Reading passage:

As far as I know, this and KDB have very different use cases. KDB is a single box timeseries database - the closest open source analogue would probably be using Pandas + a big folder of CSV files. (KDB performs a lot better than this, however.)

The use case is storing tick data + economic data for all the symbols. I.e., one timeseries per publicly traded company. The primary use case is loading a significant chunk of that data and running some statistical analysis on it.

Also KDB pricing starts at $100k or something like that.

In contrast, Riak's timeseries product is distributed. It could store millions of timeseries if you throw enough boxes at it. You probably won't be loading all the data for analysis, probably you'll be processing some of the data one series at a time, and the rest is just for reference.

The main use case here is sensor networks (aka "internet of things") more than financial data. I.e., one timeseries per rotor on a drone, or per sensor on your phone, sometihng like that.

gricardo99 · on May 10, 2016

> KDB is a single box timeseries

It’s not limited to a single box. “single box” is the easiest setup, but by no means the common use case. Kdb+ can be, and is, used across multiple servers and multiple storage devices.

Information provided:
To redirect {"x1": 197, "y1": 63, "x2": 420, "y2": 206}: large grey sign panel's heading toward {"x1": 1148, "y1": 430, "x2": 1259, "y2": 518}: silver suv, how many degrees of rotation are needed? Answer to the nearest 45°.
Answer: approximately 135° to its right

Task directions: Retype the whole KDB and Riak timeseries discussion word for word, keeping every line as it appears. The material after the discussion is separate from it.

Solution for this exercise:
As far as I know, this and KDB have very different use cases. KDB is a single box timeseries database - the closest open source analogue would probably be using Pandas + a big folder of CSV files. (KDB performs a lot better than this, however.)

The use case is storing tick data + economic data for all the symbols. I.e., one timeseries per publicly traded company. The primary use case is loading a significant chunk of that data and running some statistical analysis on it.

Also KDB pricing starts at $100k or something like that.

In contrast, Riak's timeseries product is distributed. It could store millions of timeseries if you throw enough boxes at it. You probably won't be loading all the data for analysis, probably you'll be processing some of the data one series at a time, and the rest is just for reference.

The main use case here is sensor networks (aka "internet of things") more than financial data. I.e., one timeseries per rotor on a drone, or per sensor on your phone, sometihng like that.

gricardo99 · on May 10, 2016

> KDB is a single box timeseries

It’s not limited to a single box. “single box” is the easiest setup, but by no means the common use case. Kdb+ can be, and is, used across multiple servers and multiple storage devices.